One definition is simply a state or country that has low tax rates compared to other states or countries. “By that definition the U.S. is one of the largest tax havens in the world,” says Jim Henry, Edward R. Murrow Fellow in Law and Economics at Tufts University in Boston. It’s easy, he says, for wealthy foreigners to put their money here. “We have no tax information exchange with the Mexican authorities, and there are a lot of wealthy foreigners who have their money in the U.S.”

Vocab

Tax haven:
1. A country or independent region where taxes are low
2. A foreign country or corporation used to avoid or reduce income taxes, esp. by investors from another country
From Dictionary.com

In the more common notion of a tax haven—a place where the inner workings of banks are shielded from scrutiny, or where obscuring who owns what assets through shell companies is easy—Henry notes that, in theory, the U.S. is not really a haven. But in practice, those who are savvy enough can make it “impossible for anyone to find the assets.”

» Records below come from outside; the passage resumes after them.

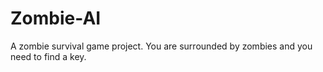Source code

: # Zombie-AI

A zombie survival game project. You are surrounded by zombies and you need to find a key.

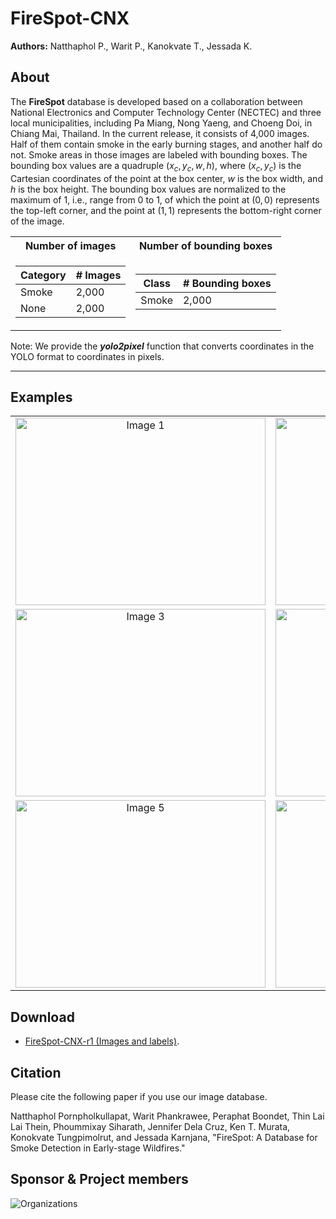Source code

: # FireSpot-CNX

**Authors:** 
Natthaphol P., Warit P., Kanokvate T., Jessada K.

## About

The <b>FireSpot</b> database is developed based on a collaboration between National Electronics and Computer Technology Center (NECTEC) and three local municipalities, including Pa Miang, Nong Yaeng, and Choeng Doi, in Chiang Mai, Thailand. In the current release, it consists of 4,000 images. Half of them contain smoke in the early burning stages, and another half do not. Smoke areas in those images are labeled with bounding boxes. The bounding box values are a quadruple $(x_c,y_c,w,h)$, where $(x_c,y_c)$ is the Cartesian coordinates of the point at the box center, $w$ is the box width, and $h$ is the box height. The bounding box values are normalized to the maximum of $1$, i.e., range from $0$ to $1$, of which the point at $(0,0)$ represents the top-left corner, and the point at $(1,1)$ represents the bottom-right corner of the image.

<div align="center">
<table>
  <tr>
    <th>Number of images</th>
    <th>Number of bounding boxes</th>
  </tr>
 
  <tr><td>

  | Category | # Images |
  | ------------- | ------------- |
  | Smoke  | 2,000 |
  | None  | 2,000  |

  </td><td>

  | Class | # Bounding boxes |
  | ------------- | ------------- |
  | Smoke  | 2,000 |

  </td></tr> 
</table>
</div>

Note: We provide the <i><b>yolo2pixel</b></i> function that converts coordinates in the YOLO format to coordinates in pixels.

***

## Examples

<table>
  <tr>
    <td align="center">
      <img alt="Image 1" src="https://drive.google.com/uc?id=17srKpo5JyoK309sY0jBpvRHX2LyvT0l2" width="400" height="300">
    </td>
    <td align="center">
      <img alt="Image 2" src="https://drive.google.com/uc?id=17qnoDD_ucQTkckG5e_PPDU4eMRU-Zpw6" width="400" height="300">
    </td>
  </tr>
  <tr>
    <td align="center">
      <img alt="Image 3" src="https://drive.google.com/uc?id=17a4Bs3XyltTpIbNJW_bJGLG5uK9f-9GK" width="400" height="300">
    </td>
    <td align="center">
      <img alt="Image 4" src="https://drive.google.com/uc?id=17yixYzhhBtcHg8GnxhKJ7TLSuZFTK5A-" width="400" height="300">
    </td>
  </tr>
  <tr>
    <td align="center">
      <img alt="Image 5" src="https://drive.google.com/uc?id=17ahTS0WI2aRvmEvusUI2aJNCXVKHAeUV" width="400" height="300">
    </td>
    <td align="center">
      <img alt="Image 6" src="https://drive.google.com/uc?id=187wybd8fpRNizTidhMnT24o_FpnTIxnO" width="400" height="300">
    </td>
  </tr>
</table>




## Download

* [FireSpot-CNX-r1 (Images and labels)](https://www.dropbox.com/scl/fo/jpheymj5odn3xkrkt29r2/h?rlkey=ely1wck6qoqok9x6nf9on568m&dl=0).

## Citation

Please cite the following paper if you use our image database.

Natthaphol Pornpholkullapat, Warit Phankrawee, Peraphat Boondet, Thin Lai Lai Thein, Phoummixay Siharath, Jennifer Dela Cruz, Ken T. Murata, Konokvate Tungpimolrut, and Jessada Karnjana, "FireSpot: A Database for Smoke Detection in Early-stage Wildfires."

## Sponsor & Project members

![Organizations](https://drive.google.com/uc?id=1RFr4t7D0pVGwEVmGBtTSod5SG_fuegMU)
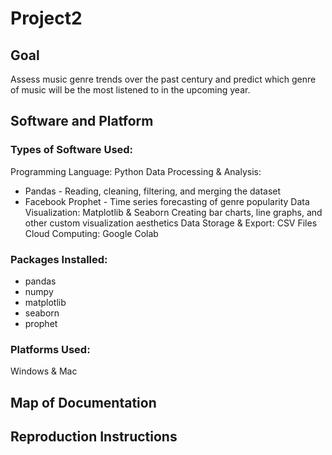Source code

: # Project2
## Goal
Assess music genre trends over the past century and predict which genre of music will be the most listened to in the upcoming year. 
## Software and Platform
### Types of Software Used: 
Programming Language: Python
Data Processing & Analysis:
- Pandas - Reading, cleaning, filtering, and merging the dataset
- Facebook Prophet - Time series forecasting of genre popularity
Data Visualization: Matplotlib & Seaborn
Creating bar charts, line graphs, and other custom visualization aesthetics
Data Storage & Export: CSV Files
Cloud Computing: Google Colab
### Packages Installed: 
- pandas
- numpy
- matplotlib
- seaborn
- prophet 
### Platforms Used: 
Windows & Mac

## Map of Documentation
## Reproduction Instructions
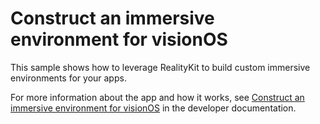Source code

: # Construct an immersive environment for visionOS

This sample shows how to leverage RealityKit to build custom immersive environments for your apps.

For more information about the app and how it works, see
[Construct an immersive environment for visionOS](https://developer.apple.com/documentation/realitykit/construct-an-immersive-environment-for-visionOS) in the developer documentation.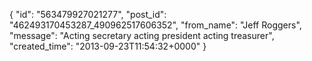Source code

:  {
   "id": "563479927021277",
   "post_id": "462493170453287_490962517606352",
   "from_name": "Jeff Roggers",
   "message": "Acting secretary acting president acting treasurer",
   "created_time": "2013-09-23T11:54:32+0000"
 }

Nevada’s lax tax standards are certainly never more apparent than right now. (Exhibit A: We’re broke.) As Forbes magazine put it in 2007, “Nevada is the closest thing the U.S. has to a tax haven. No personal income tax, no capital gains tax, no gift tax, no inheritance tax, no franchise tax, no inventory tax.

“Nevada quite consciously and intentionally is trying to attract companies and wealthy individuals from other jurisdictions … target No. 1 being California,” Johnson says. It’s difficult to determine how many businesses that have set up shop in Nevada may have originated in California, but according to the secretary of state’s office, of the 27,000 so-called “foreign entities” qualified to do business in Nevada, 4,851 are California-based. (That’s second behind the more than 9,000 from Delaware.)

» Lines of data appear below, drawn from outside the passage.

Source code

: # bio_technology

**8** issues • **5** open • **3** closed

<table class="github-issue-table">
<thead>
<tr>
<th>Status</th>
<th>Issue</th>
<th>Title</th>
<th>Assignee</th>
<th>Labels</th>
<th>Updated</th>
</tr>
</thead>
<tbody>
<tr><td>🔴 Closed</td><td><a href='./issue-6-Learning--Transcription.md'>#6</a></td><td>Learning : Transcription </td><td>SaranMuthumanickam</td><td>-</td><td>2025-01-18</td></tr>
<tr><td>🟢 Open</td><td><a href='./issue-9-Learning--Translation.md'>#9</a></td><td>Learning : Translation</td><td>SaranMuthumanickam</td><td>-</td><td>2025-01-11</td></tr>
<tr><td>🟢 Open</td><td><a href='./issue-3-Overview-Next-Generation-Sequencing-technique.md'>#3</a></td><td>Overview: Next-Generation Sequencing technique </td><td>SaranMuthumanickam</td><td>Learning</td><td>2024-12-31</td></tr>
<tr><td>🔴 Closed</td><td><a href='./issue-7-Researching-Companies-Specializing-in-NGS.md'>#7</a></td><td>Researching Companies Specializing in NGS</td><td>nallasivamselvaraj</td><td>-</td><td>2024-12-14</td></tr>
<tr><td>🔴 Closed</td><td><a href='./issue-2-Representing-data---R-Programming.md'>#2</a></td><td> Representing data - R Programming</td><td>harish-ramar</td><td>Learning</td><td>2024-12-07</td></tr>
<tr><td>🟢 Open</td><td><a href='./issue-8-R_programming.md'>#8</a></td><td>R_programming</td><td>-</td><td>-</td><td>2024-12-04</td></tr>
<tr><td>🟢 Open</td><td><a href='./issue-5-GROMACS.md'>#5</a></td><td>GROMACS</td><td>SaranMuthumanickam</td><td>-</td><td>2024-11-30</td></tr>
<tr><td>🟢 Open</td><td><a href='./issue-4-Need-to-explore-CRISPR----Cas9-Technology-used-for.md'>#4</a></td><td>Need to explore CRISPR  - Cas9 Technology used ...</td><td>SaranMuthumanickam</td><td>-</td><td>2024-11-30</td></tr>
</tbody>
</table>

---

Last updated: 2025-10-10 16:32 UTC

Certainly, California residents come here in part for the lower cost of living, which includes the lower tax burden. Johnson points to the case of Gilbert Hyatt, the California inventor who patented a microprocessor in 1990 and received some $40 million in licensing fees, according to Johnson. Problem? Hyatt claimed he moved to Nevada before he received his payments; California tax regulators claimed Hyatt left after he got paid, which would mean he owed that state millions in unpaid taxes. Hyatt filed a countersuit against the state, accusing its tax board of invading his privacy and committing other abuses; the second case dragged on for years until last August, when a jury awarded Hyatt $388 million. (The original tax suit is ongoing.)

While Hyatt’s case is extreme, it does exemplify what may become a more common trend these days, one where, says Henry, the government “is going for any pockets of revenue we can find,” says Henry. “The rhetoric of tax competition, and the glories of the free-market system, such as they are, are long in the tooth.”

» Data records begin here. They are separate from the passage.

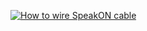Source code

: [![How to wire SpeakON cable](https://img.youtube.com/vi/z_gzIz7dvgE/0.jpg)](https://youtu.be/z_gzIz7dvgE)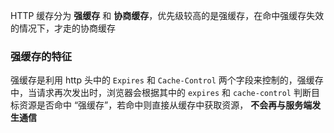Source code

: HTTP 缓存分为 **强缓存** 和 **协商缓存**，优先级较高的是强缓存，在命中强缓存失效的情况下，才走的协商缓存

### 强缓存的特征
强缓存是利用 http 头中的 `Expires` 和 `Cache-Control` 两个字段来控制的，强缓存中，当请求再次发出时，浏览器会根据其中的 `expires` 和 `cache-control` 判断目标资源是否命中 “强缓存”，若命中则直接从缓存中获取资源， **不会再与服务端发生通信**


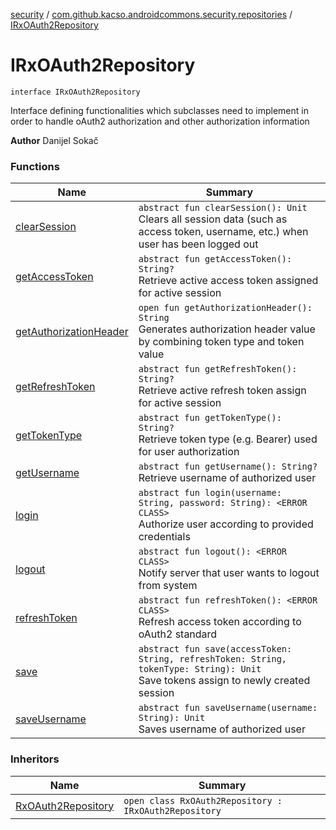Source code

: [security](../../index.md) / [com.github.kacso.androidcommons.security.repositories](../index.md) / [IRxOAuth2Repository](.)

# IRxOAuth2Repository

`interface IRxOAuth2Repository`

Interface defining functionalities which subclasses need to implement in order to handle
oAuth2 authorization and other authorization information

**Author**
Danijel Sokač

### Functions

| Name | Summary |
|---|---|
| [clearSession](clear-session.md) | `abstract fun clearSession(): Unit`<br>Clears all session data (such as access token, username, etc.) when user has been logged out |
| [getAccessToken](get-access-token.md) | `abstract fun getAccessToken(): String?`<br>Retrieve active access token assigned for active session |
| [getAuthorizationHeader](get-authorization-header.md) | `open fun getAuthorizationHeader(): String`<br>Generates authorization header value by combining token type and token value |
| [getRefreshToken](get-refresh-token.md) | `abstract fun getRefreshToken(): String?`<br>Retrieve active refresh token assign for active session |
| [getTokenType](get-token-type.md) | `abstract fun getTokenType(): String?`<br>Retrieve token type (e.g. Bearer) used for user authorization |
| [getUsername](get-username.md) | `abstract fun getUsername(): String?`<br>Retrieve username of authorized user |
| [login](login.md) | `abstract fun login(username: String, password: String): <ERROR CLASS>`<br>Authorize user according to provided credentials |
| [logout](logout.md) | `abstract fun logout(): <ERROR CLASS>`<br>Notify server that user wants to logout from system |
| [refreshToken](refresh-token.md) | `abstract fun refreshToken(): <ERROR CLASS>`<br>Refresh access token according to oAuth2 standard |
| [save](save.md) | `abstract fun save(accessToken: String, refreshToken: String, tokenType: String): Unit`<br>Save tokens assign to newly created session |
| [saveUsername](save-username.md) | `abstract fun saveUsername(username: String): Unit`<br>Saves username of authorized user |

### Inheritors

| Name | Summary |
|---|---|
| [RxOAuth2Repository](../../com.github.kacso.androidcommons.security.repositories.impl/-rx-o-auth2-repository/index.md) | `open class RxOAuth2Repository : IRxOAuth2Repository` |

Nevada will remain an attractive bet because of its low taxes. “But just because the taxes differ in two places, that’s no reason to call that a tax haven,” says Keith Schwer, director of the Center for Business and Economic Research at UNLV. “There can be some legitimate differences.” But Schwer notes the other side of that equation. “In the U.S., Nevada is a low tax effort state, but it’s also 50th in terms of drop-out rate.”